WORK ITEM: Please rewrite the material, starting at the line that contains "based string encryptor" and ending at the final line of the material, as a Markdown table with the columns Row and Line. Give each nonblank line its own numbered row and omit the blank lines.

INFORMATION SUPPLIED:
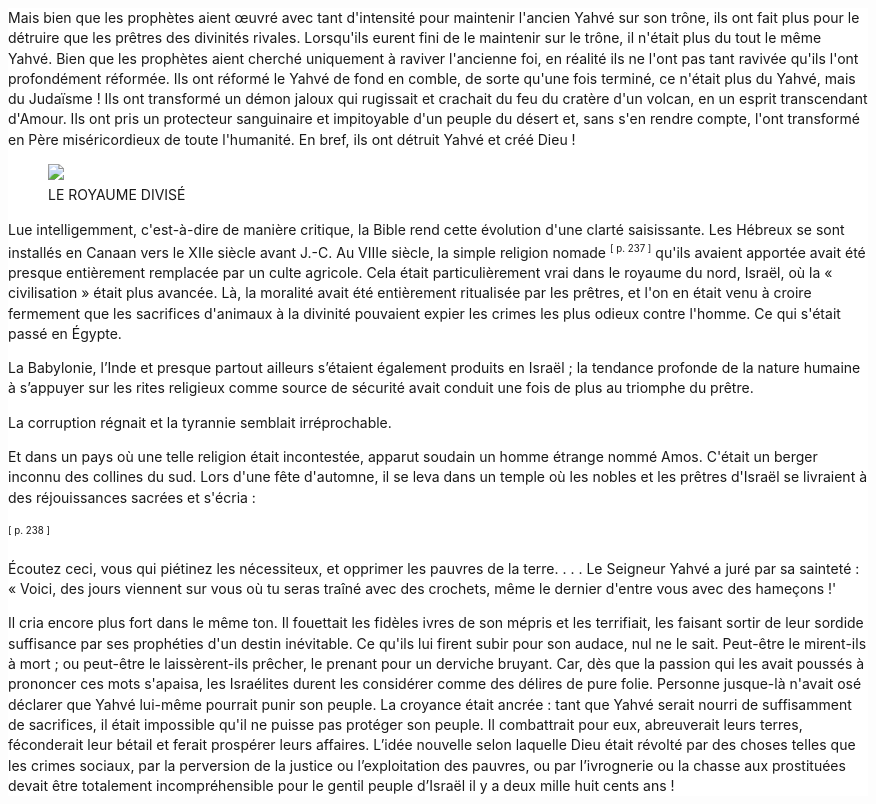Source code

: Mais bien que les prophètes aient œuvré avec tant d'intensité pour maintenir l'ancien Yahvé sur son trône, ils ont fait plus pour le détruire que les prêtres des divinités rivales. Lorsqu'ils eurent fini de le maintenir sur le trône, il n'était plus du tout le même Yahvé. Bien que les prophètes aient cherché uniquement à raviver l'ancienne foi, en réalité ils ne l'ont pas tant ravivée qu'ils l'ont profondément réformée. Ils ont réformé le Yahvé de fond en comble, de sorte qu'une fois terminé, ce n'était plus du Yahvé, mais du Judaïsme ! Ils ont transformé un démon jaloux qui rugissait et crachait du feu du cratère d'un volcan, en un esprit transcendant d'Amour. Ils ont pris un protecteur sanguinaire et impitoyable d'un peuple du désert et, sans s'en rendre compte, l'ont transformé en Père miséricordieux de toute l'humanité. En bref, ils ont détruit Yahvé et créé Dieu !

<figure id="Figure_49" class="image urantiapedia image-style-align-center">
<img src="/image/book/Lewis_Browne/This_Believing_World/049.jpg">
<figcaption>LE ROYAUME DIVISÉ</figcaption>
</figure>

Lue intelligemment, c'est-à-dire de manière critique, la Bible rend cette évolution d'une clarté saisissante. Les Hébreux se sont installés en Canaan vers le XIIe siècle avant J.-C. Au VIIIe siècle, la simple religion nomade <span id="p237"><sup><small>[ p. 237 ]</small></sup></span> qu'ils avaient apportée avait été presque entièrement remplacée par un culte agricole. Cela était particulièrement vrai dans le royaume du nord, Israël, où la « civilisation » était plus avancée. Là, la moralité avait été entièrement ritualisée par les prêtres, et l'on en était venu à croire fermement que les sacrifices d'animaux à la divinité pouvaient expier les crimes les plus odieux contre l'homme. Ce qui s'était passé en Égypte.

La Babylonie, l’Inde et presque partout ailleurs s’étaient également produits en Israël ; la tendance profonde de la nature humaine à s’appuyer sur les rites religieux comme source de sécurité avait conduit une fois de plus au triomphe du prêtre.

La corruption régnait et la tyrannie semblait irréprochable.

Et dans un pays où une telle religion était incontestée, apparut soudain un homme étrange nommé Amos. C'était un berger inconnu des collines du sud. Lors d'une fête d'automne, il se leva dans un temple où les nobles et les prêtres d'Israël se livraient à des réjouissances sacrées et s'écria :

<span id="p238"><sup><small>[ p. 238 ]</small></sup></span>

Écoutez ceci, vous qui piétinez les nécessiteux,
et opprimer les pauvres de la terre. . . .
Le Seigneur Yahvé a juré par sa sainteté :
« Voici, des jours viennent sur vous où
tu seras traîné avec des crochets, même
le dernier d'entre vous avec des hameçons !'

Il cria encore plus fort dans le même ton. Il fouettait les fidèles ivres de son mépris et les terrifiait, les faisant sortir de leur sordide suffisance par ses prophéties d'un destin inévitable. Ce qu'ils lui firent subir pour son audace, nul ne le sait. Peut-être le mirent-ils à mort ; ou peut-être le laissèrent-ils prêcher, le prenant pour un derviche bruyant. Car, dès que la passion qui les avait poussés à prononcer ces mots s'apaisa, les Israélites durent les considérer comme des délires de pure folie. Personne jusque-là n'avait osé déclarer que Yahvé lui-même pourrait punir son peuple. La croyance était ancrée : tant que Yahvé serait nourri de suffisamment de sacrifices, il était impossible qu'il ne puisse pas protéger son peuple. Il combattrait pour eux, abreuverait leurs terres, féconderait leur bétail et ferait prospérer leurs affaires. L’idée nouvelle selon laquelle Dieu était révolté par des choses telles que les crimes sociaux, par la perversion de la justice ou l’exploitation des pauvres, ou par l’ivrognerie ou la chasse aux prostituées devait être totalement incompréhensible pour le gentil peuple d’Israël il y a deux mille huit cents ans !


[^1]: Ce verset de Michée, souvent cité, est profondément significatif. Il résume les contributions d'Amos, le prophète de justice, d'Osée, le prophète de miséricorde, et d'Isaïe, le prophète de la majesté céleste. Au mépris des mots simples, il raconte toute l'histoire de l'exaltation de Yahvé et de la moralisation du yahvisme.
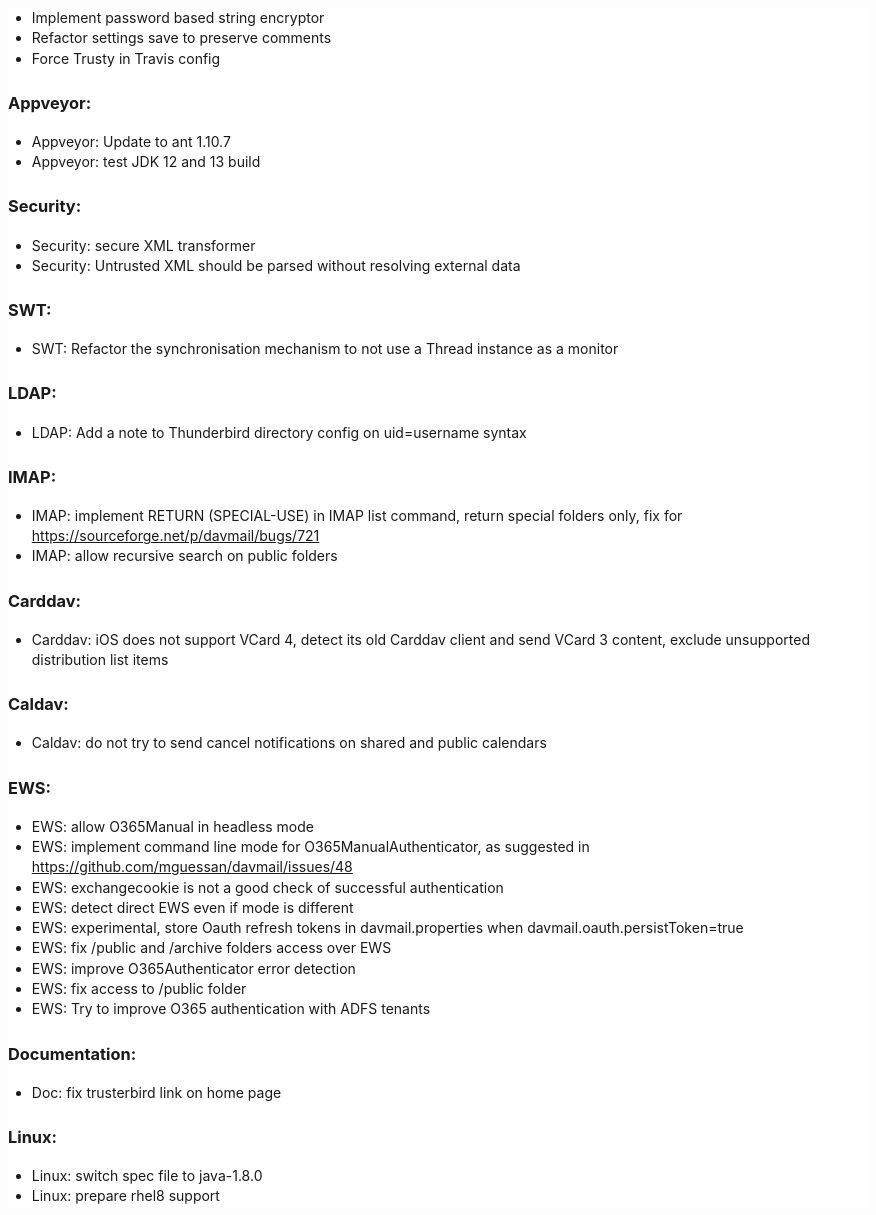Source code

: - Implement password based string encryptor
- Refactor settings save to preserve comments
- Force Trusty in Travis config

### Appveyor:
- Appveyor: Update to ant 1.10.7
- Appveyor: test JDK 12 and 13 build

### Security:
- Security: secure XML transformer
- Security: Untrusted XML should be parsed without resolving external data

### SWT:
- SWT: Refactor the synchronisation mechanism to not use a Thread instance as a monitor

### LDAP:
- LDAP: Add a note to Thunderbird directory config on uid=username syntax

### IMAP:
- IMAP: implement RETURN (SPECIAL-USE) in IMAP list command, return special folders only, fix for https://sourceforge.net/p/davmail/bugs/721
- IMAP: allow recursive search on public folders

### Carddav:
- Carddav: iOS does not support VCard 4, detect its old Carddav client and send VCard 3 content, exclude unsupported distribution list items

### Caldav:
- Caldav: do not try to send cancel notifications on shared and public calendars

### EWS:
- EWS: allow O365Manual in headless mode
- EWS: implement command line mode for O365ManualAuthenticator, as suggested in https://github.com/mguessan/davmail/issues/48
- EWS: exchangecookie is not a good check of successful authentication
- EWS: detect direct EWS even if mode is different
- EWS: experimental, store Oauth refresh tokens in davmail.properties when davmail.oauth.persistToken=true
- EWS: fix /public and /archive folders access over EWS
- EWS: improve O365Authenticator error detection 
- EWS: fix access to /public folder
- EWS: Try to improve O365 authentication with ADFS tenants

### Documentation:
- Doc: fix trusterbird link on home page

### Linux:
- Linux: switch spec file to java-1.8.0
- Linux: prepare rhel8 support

ANSWER SPACE:
| Row | Line |
|---|---|
| 1 | : - Implement password based string encryptor |
| 2 | - Refactor settings save to preserve comments |
| 3 | - Force Trusty in Travis config |
| 4 | ### Appveyor: |
| 5 | - Appveyor: Update to ant 1.10.7 |
| 6 | - Appveyor: test JDK 12 and 13 build |
| 7 | ### Security: |
| 8 | - Security: secure XML transformer |
| 9 | - Security: Untrusted XML should be parsed without resolving external data |
| 10 | ### SWT: |
| 11 | - SWT: Refactor the synchronisation mechanism to not use a Thread instance as a monitor |
| 12 | ### LDAP: |
| 13 | - LDAP: Add a note to Thunderbird directory config on uid=username syntax |
| 14 | ### IMAP: |
| 15 | - IMAP: implement RETURN (SPECIAL-USE) in IMAP list command, return special folders only, fix for https://sourceforge.net/p/davmail/bugs/721 |
| 16 | - IMAP: allow recursive search on public folders |
| 17 | ### Carddav: |
| 18 | - Carddav: iOS does not support VCard 4, detect its old Carddav client and send VCard 3 content, exclude unsupported distribution list items |
| 19 | ### Caldav: |
| 20 | - Caldav: do not try to send cancel notifications on shared and public calendars |
| 21 | ### EWS: |
| 22 | - EWS: allow O365Manual in headless mode |
| 23 | - EWS: implement command line mode for O365ManualAuthenticator, as suggested in https://github.com/mguessan/davmail/issues/48 |
| 24 | - EWS: exchangecookie is not a good check of successful authentication |
| 25 | - EWS: detect direct EWS even if mode is different |
| 26 | - EWS: experimental, store Oauth refresh tokens in davmail.properties when davmail.oauth.persistToken=true |
| 27 | - EWS: fix /public and /archive folders access over EWS |
| 28 | - EWS: improve O365Authenticator error detection  |
| 29 | - EWS: fix access to /public folder |
| 30 | - EWS: Try to improve O365 authentication with ADFS tenants |
| 31 | ### Documentation: |
| 32 | - Doc: fix trusterbird link on home page |
| 33 | ### Linux: |
| 34 | - Linux: switch spec file to java-1.8.0 |
| 35 | - Linux: prepare rhel8 support |